STORED DATA –

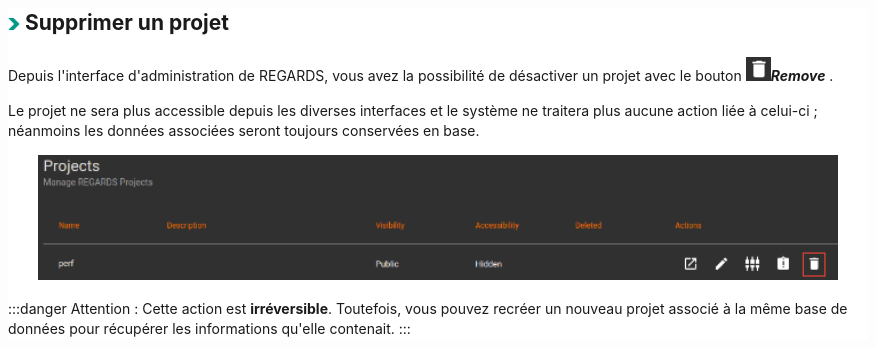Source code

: ## <img src="/images/user-documentation/doc-icons/right-arrow.png" alt="arrow" height="12" width="12"/> Supprimer un projet

Depuis l'interface d'administration de REGARDS, vous avez la possibilité de désactiver un projet avec le bouton <img src="/images/user-documentation/regards-icons/admin/delete.png" alt="deactivated" height="25" width="25"/>***Remove*** .

Le projet ne sera plus accessible depuis les diverses interfaces et le système ne traitera plus aucune action liée à celui-ci ; néanmoins les données associées seront toujours conservées en base.

<div align="center">
  <img src="/images/user-documentation/v1.4/1-global-configuration/project-delete.png" alt="project deletion" width="800"/> 
</div>

:::danger
Attention : Cette action est **irréversible**. Toutefois, vous pouvez recréer un nouveau projet associé à la même base de données pour récupérer les informations qu'elle contenait.
:::
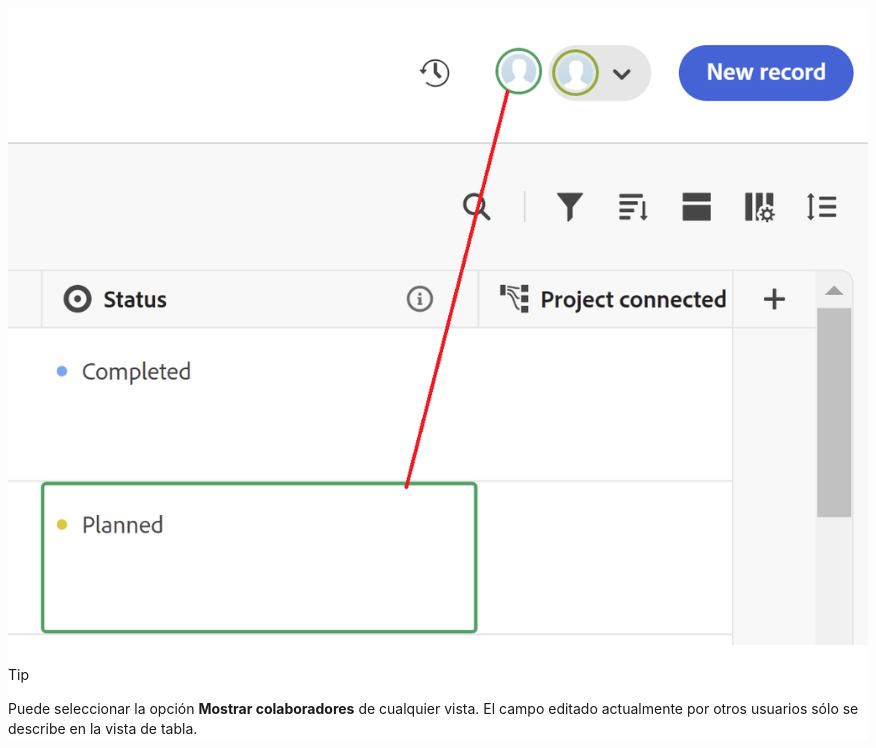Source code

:    ![](assets/real-time-indicator-table-field-and-avatar-connection.png)

   >[!TIP]
   >
   >Puede seleccionar la opción **Mostrar colaboradores** de cualquier vista. El campo editado actualmente por otros usuarios sólo se describe en la vista de tabla.
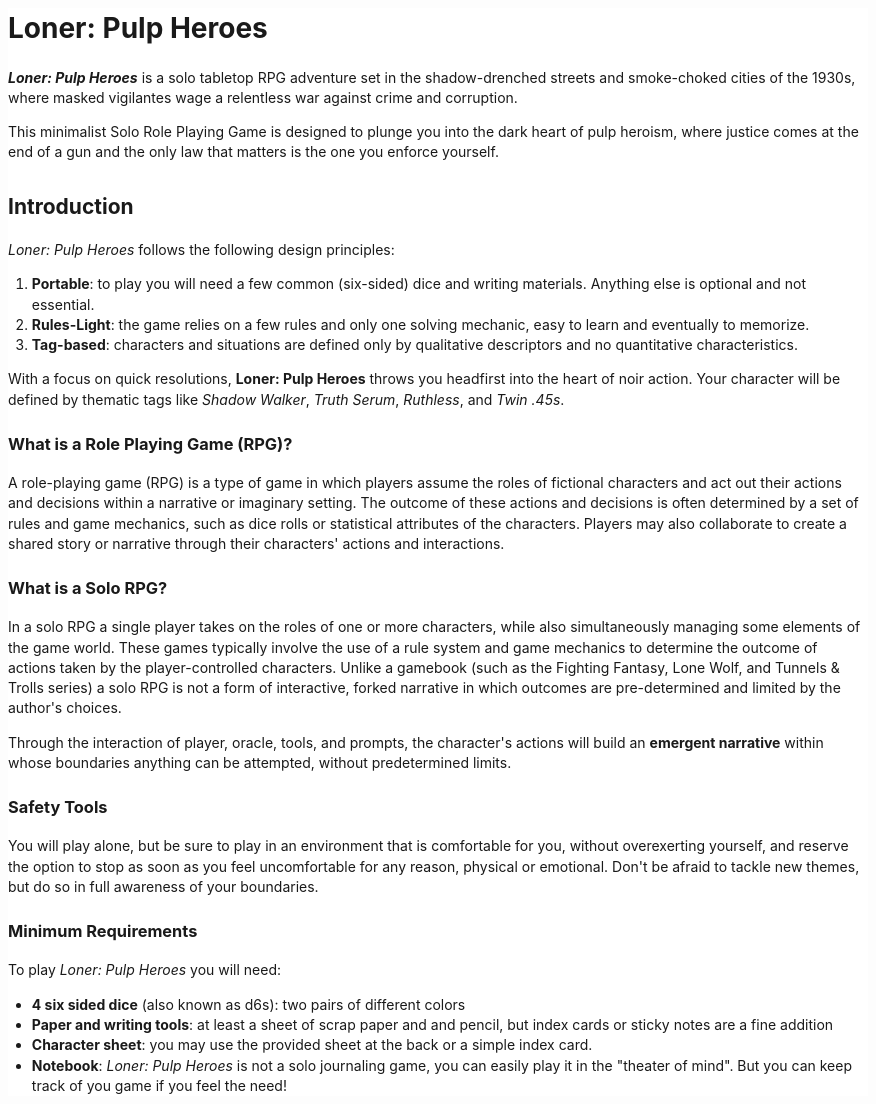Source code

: # Loner: Pulp Heroes

***Loner: Pulp Heroes*** is a solo tabletop RPG adventure set in the shadow-drenched streets and smoke-choked cities of the 1930s, where masked vigilantes wage a relentless war against crime and corruption.

This minimalist Solo Role Playing Game is designed to plunge you into the dark heart of pulp heroism, where justice comes at the end of a gun and the only law that matters is the one you enforce yourself.

## Introduction

*Loner: Pulp Heroes* follows the following design principles:

1. **Portable**: to play you will need a few common (six-sided) dice and writing materials. Anything else is optional and not essential.
2. **Rules-Light**: the game relies on a few rules and only one solving mechanic, easy to learn and eventually to memorize.
3. **Tag-based**: characters and situations are defined only by qualitative descriptors and no quantitative characteristics.

With a focus on quick resolutions, **Loner: Pulp Heroes** throws you headfirst into the heart of noir action. Your character will be defined by thematic tags like *Shadow Walker*, *Truth Serum*, *Ruthless*, and *Twin .45s*.

### What is a Role Playing Game (RPG)?
A role-playing game (RPG) is a type of game in which players assume the roles of fictional characters and act out their actions and decisions within a narrative or imaginary setting. The outcome of these actions and decisions is often determined by a set of rules and game mechanics, such as dice rolls or statistical attributes of the characters. Players may also collaborate to create a shared story or narrative through their characters' actions and interactions.

### What is a Solo RPG?

In a solo RPG a single player takes on the roles of one or more characters, while also simultaneously managing some elements of the game world. These games typically involve the use of a rule system and game mechanics to determine the outcome of actions taken by the player-controlled characters. 
Unlike a gamebook (such as the Fighting Fantasy, Lone Wolf, and Tunnels & Trolls series) a solo RPG is not a form of interactive, forked narrative in which outcomes are pre-determined and limited by the author's choices.

Through the interaction of player, oracle, tools, and prompts, the character's actions will build an **emergent narrative** within whose boundaries anything can be attempted, without predetermined limits.

### Safety Tools
You will play alone, but be sure to play in an environment that is comfortable for you, without overexerting yourself, and reserve the option to stop as soon as you feel uncomfortable for any reason, physical or emotional. Don't be afraid to tackle new themes, but do so in full awareness of your boundaries.

### Minimum Requirements
To play *Loner: Pulp Heroes* you will need:
- **4 six sided dice** (also known as d6s): two pairs of different colors
- **Paper and writing tools**: at least a sheet of scrap paper and and pencil, but index cards or sticky notes are a fine addition
- **Character sheet**: you may use the provided sheet at the back or a simple index card.
- **Notebook**: *Loner: Pulp Heroes* is not a solo journaling game, you can easily play it in the "theater of mind". But you can keep track of you game if you feel the need!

WHAT THE EXERCISE ASKS – Copy all entries exactly; skip pictures.

WRITTEN SOLUTION –
Source code

: ## <img src="/images/user-documentation/doc-icons/right-arrow.png" alt="arrow" height="12" width="12"/> Supprimer un projet

Depuis l'interface d'administration de REGARDS, vous avez la possibilité de désactiver un projet avec le bouton <img src="/images/user-documentation/regards-icons/admin/delete.png" alt="deactivated" height="25" width="25"/>***Remove*** .

Le projet ne sera plus accessible depuis les diverses interfaces et le système ne traitera plus aucune action liée à celui-ci ; néanmoins les données associées seront toujours conservées en base.

<div align="center">
  <img src="/images/user-documentation/v1.4/1-global-configuration/project-delete.png" alt="project deletion" width="800"/> 
</div>

:::danger
Attention : Cette action est **irréversible**. Toutefois, vous pouvez recréer un nouveau projet associé à la même base de données pour récupérer les informations qu'elle contenait.
:::
Source code

:    ![](assets/real-time-indicator-table-field-and-avatar-connection.png)

   >[!TIP]
   >
   >Puede seleccionar la opción **Mostrar colaboradores** de cualquier vista. El campo editado actualmente por otros usuarios sólo se describe en la vista de tabla.
Source code

: # Loner: Pulp Heroes

***Loner: Pulp Heroes*** is a solo tabletop RPG adventure set in the shadow-drenched streets and smoke-choked cities of the 1930s, where masked vigilantes wage a relentless war against crime and corruption.

This minimalist Solo Role Playing Game is designed to plunge you into the dark heart of pulp heroism, where justice comes at the end of a gun and the only law that matters is the one you enforce yourself.

## Introduction

*Loner: Pulp Heroes* follows the following design principles:

1. **Portable**: to play you will need a few common (six-sided) dice and writing materials. Anything else is optional and not essential.
2. **Rules-Light**: the game relies on a few rules and only one solving mechanic, easy to learn and eventually to memorize.
3. **Tag-based**: characters and situations are defined only by qualitative descriptors and no quantitative characteristics.

With a focus on quick resolutions, **Loner: Pulp Heroes** throws you headfirst into the heart of noir action. Your character will be defined by thematic tags like *Shadow Walker*, *Truth Serum*, *Ruthless*, and *Twin .45s*.

### What is a Role Playing Game (RPG)?
A role-playing game (RPG) is a type of game in which players assume the roles of fictional characters and act out their actions and decisions within a narrative or imaginary setting. The outcome of these actions and decisions is often determined by a set of rules and game mechanics, such as dice rolls or statistical attributes of the characters. Players may also collaborate to create a shared story or narrative through their characters' actions and interactions.

### What is a Solo RPG?

In a solo RPG a single player takes on the roles of one or more characters, while also simultaneously managing some elements of the game world. These games typically involve the use of a rule system and game mechanics to determine the outcome of actions taken by the player-controlled characters. 
Unlike a gamebook (such as the Fighting Fantasy, Lone Wolf, and Tunnels & Trolls series) a solo RPG is not a form of interactive, forked narrative in which outcomes are pre-determined and limited by the author's choices.

Through the interaction of player, oracle, tools, and prompts, the character's actions will build an **emergent narrative** within whose boundaries anything can be attempted, without predetermined limits.

### Safety Tools
You will play alone, but be sure to play in an environment that is comfortable for you, without overexerting yourself, and reserve the option to stop as soon as you feel uncomfortable for any reason, physical or emotional. Don't be afraid to tackle new themes, but do so in full awareness of your boundaries.

### Minimum Requirements
To play *Loner: Pulp Heroes* you will need:
- **4 six sided dice** (also known as d6s): two pairs of different colors
- **Paper and writing tools**: at least a sheet of scrap paper and and pencil, but index cards or sticky notes are a fine addition
- **Character sheet**: you may use the provided sheet at the back or a simple index card.
- **Notebook**: *Loner: Pulp Heroes* is not a solo journaling game, you can easily play it in the "theater of mind". But you can keep track of you game if you feel the need!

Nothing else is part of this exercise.